Le Kiosque — BD & Manga09/14/2026

Suikoden revient partout, sauf en France

Le manga s'arrête, l'anime arrive, et rien de tout ça n'a de date française.

L'adaptation en manga de Suikoden Star Leap s'est achevée le 4 septembre après six chapitres, alors que le reste de la relance lancée par Konami reste bloqué au Japon.

Par

Devil

Rédacteur chez SpiritGamer

Devil, fondateur de SpiritGamer. Zelda et Halo dans le sang depuis toujours, mais sinon je joue à tout, manette en main ou pas. Si un article vous a fait grincer des dents, c'est probablement le mien.

EN BREF

Ce qu’il faut retenir

Konami a ressorti Suikoden du placard en grand : remaster, jeu mobile, anime, pièce de théâtre, concert. Un an et demi plus tard, le joueur français n'a eu qu'une seule pièce de l'ensemble, le remaster des deux premiers jeux. Le jeu mobile est sorti au Japon sans date ailleurs, l'anime démarre en octobre sans diffuseur français annoncé, et le manga vient de s'arrêter après six chapitres sans avoir jamais été traduit.

Notre positionUne relance complète sur le papier, dont la France n'a vu qu'un seul morceau en dix-huit mois.

Quand Konami a organisé son premier Suikoden Live en mars 2025, la liste des annonces avait de quoi réveiller n’importe quel joueur qui a poncé les deux premiers épisodes sur PlayStation : un anime, un nouveau jeu mobile, un manga, une pièce de théâtre, un concert. Pour une licence laissée à l’abandon pendant vingt ans, c’était plus qu’un retour, c’était une réanimation complète.

Dix-huit mois plus tard, le premier morceau vient de tomber. Le numéro d’octobre de Comic Flapper, paru le 4 septembre, contient le dernier chapitre du manga tiré du jeu mobile Suikoden Star Leap. Six chapitres au total, publiés tous les deux mois depuis novembre 2025.

Une précision pour qui voudrait vérifier : la page officielle du manga chez Kadokawa affiche encore la série comme en cours, la version en ligne ayant un mois de retard sur le magazine papier. Le chapitre final y sera mis en ligne le 5 octobre.

C’est court, mais rien n’indique un arrêt subi.

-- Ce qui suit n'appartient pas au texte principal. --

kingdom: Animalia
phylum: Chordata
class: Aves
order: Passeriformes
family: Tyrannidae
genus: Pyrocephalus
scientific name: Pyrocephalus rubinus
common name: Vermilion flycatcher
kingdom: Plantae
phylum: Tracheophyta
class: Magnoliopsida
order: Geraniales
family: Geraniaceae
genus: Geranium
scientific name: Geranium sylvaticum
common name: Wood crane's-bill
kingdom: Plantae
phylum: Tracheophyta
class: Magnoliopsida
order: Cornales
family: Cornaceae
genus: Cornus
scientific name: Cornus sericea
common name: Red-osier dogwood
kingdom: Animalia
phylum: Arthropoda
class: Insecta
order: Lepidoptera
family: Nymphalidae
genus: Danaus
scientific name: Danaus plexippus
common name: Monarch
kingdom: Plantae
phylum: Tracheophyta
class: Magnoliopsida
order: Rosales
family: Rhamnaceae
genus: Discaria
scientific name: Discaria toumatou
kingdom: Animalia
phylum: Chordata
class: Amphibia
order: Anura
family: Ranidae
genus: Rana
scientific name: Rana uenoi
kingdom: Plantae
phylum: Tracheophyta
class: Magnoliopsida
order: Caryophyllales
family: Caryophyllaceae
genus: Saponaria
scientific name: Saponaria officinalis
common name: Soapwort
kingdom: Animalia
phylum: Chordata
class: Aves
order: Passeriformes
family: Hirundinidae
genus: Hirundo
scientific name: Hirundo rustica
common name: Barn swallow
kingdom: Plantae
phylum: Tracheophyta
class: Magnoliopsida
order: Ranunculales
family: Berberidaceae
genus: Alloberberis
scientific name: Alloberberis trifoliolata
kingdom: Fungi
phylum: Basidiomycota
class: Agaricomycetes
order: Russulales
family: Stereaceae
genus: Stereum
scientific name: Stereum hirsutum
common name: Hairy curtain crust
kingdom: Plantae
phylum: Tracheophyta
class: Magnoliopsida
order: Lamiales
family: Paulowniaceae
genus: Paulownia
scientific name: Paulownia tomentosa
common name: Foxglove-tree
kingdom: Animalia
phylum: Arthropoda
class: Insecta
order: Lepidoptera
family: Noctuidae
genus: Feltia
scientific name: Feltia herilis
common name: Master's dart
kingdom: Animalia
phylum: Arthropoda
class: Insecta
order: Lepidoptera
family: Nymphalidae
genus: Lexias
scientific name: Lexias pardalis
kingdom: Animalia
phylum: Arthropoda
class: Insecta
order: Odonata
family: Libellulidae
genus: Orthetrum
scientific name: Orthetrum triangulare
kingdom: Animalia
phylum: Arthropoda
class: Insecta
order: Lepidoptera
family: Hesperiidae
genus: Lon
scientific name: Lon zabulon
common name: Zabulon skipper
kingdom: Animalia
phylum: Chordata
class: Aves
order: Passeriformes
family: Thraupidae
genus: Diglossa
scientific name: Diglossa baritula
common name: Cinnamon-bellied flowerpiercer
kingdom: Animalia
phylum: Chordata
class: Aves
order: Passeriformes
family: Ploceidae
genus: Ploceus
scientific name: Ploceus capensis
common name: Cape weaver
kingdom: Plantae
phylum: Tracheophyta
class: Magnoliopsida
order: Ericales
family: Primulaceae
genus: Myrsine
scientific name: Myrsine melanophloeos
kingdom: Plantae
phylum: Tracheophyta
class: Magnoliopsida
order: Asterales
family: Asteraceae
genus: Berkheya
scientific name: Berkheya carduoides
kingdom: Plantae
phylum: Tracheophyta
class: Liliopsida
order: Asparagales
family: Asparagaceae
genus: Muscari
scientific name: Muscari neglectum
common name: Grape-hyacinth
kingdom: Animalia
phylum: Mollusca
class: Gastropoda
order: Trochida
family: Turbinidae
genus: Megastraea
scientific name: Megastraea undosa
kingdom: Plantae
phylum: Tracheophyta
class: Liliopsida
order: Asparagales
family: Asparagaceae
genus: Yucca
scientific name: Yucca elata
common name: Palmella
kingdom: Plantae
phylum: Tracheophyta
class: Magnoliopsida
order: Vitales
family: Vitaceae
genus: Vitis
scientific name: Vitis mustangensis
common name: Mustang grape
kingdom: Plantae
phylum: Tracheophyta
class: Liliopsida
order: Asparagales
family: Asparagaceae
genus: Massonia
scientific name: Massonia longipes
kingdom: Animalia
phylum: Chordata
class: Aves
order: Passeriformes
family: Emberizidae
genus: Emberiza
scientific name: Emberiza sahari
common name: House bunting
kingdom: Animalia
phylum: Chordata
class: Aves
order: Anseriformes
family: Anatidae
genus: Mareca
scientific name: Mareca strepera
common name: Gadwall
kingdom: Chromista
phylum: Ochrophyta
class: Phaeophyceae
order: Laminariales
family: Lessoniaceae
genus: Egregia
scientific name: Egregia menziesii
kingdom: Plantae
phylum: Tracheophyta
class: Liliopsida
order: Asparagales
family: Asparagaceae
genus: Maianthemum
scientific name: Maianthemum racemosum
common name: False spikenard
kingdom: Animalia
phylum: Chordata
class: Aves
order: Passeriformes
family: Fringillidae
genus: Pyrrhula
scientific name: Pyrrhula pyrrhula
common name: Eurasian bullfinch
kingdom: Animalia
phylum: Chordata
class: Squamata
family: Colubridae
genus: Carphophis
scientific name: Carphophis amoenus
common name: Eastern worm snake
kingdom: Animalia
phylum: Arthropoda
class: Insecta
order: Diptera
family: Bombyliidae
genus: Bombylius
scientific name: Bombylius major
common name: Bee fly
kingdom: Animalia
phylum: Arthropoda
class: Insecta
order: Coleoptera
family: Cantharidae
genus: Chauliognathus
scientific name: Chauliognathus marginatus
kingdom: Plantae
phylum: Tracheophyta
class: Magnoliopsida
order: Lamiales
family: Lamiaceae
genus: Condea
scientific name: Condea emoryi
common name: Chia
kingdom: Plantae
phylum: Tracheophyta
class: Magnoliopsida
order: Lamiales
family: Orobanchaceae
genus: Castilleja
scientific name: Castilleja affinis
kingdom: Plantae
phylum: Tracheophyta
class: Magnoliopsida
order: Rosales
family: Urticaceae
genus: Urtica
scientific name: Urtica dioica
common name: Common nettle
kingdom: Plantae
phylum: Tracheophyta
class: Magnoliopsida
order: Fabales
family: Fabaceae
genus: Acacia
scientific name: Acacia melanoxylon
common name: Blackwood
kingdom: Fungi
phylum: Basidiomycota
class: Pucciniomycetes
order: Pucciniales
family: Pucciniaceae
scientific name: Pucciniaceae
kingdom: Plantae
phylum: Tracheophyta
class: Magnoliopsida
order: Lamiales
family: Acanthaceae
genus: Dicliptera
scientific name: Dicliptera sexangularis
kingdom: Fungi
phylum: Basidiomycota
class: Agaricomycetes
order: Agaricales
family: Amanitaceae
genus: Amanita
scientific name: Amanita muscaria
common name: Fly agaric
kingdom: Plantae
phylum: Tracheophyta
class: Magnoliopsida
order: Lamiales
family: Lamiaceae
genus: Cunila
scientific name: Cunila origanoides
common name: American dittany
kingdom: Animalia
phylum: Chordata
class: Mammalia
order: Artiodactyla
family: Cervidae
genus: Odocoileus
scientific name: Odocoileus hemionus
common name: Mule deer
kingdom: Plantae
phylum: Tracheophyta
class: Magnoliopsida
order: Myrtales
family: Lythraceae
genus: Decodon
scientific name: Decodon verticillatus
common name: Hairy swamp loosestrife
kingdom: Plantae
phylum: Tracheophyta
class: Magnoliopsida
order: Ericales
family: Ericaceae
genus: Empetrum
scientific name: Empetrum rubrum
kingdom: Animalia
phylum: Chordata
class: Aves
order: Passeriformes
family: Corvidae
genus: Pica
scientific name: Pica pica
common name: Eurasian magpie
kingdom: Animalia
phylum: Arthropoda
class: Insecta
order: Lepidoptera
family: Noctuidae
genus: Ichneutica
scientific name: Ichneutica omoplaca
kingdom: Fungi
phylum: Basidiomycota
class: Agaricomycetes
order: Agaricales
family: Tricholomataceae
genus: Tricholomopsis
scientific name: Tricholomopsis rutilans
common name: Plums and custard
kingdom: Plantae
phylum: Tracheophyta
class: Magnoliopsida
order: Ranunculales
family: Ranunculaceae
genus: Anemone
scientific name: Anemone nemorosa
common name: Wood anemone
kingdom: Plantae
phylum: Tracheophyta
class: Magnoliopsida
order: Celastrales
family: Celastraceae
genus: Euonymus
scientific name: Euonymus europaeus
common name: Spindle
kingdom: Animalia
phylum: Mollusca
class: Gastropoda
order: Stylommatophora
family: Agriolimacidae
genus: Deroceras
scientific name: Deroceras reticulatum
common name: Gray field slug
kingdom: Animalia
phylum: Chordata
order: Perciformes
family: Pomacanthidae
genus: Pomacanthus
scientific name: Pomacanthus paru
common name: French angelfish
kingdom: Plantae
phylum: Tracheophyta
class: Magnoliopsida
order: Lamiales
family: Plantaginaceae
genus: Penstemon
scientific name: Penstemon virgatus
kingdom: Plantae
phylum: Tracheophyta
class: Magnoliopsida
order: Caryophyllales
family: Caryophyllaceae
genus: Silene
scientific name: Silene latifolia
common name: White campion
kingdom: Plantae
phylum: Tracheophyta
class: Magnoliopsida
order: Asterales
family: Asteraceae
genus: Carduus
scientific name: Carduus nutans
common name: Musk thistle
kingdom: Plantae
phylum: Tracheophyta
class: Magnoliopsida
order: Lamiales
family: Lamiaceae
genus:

Le communiqué de Kadokawa annonçant le numéro présente l’épisode comme une préquelle du jeu mobile qui s’achève enfin, formule qu’un éditeur n’emploie pas pour une série coupée en route.

Le dessin était signé Aki Shimizu, qui avait déjà adapté Suikoden III en manga il y a une vingtaine d’années. L’histoire de Star Leap se situe avant le tout premier jeu, et après les événements de Suikoden V.

BANDE-ANNONCE OFFICIELLE – Suikoden : The Anime | AnimOtaku.fr

Ce que la France a réellement reçu

Là est le vrai sujet. Faites le compte de ce qui est arrivé jusqu’ici. Le remaster des deux premiers jeux est sorti en mars 2025 sur toutes les machines, et il est traduit en français. C’est même la première fois que Suikoden premier du nom est jouable dans notre langue, ce qui n’est pas rien pour un jeu de 1995.

Le jeu mobile Suikoden Star Leap est sorti au Japon le 7 août, sur iOS et Android. Une version internationale est prévue, Steam compris, mais aucune date n’a été annoncée. Le compte anglophone du jeu n’en dit pas davantage.

L’anime tiré de Suikoden II démarre en octobre, réalisé par Yuzo Sato au sein de Konami Animation, la filiale d’animation de l’éditeur. À ce jour, aucun diffuseur français n’a été annoncé.

Et le manga, donc, s’est terminé sans avoir jamais connu d’édition française. Seul le premier chapitre avait été traduit en anglais, sur la plateforme de Kadokawa.

Un seul morceau sur cinq

Une licence culte qu’on relance simultanément sur cinq supports, et un public européen qui en reçoit un. Ce n’est pas un oubli, c’est une méthode : Konami teste au Japon, et décide ensuite.

Le problème, c’est que cette méthode fonctionne mal avec une licence dont la réputation s’est construite à l’international par le bouche-à-oreille, souvent chez des joueurs qui ont découvert Suikoden II des années après sa sortie, en import ou en émulation. Ceux-là attendent depuis vingt ans. On peut comprendre qu’ils trouvent le temps long.

Le remaster prouve pourtant que Konami sait faire quand il décide de s’en donner la peine. Traduire pour la première fois un jeu de 1995 en français, ce n’était pas la voie de la facilité, et ça n’a pas empêché le jeu de trouver son public. C’est ce qui rend l’attente sur le reste difficile à justifier.

À vousKonami se désengage ? Non : il teste tout au Japon avant d'exporter. La nuance compte, parce qu'une décision commerciale, ça se révise.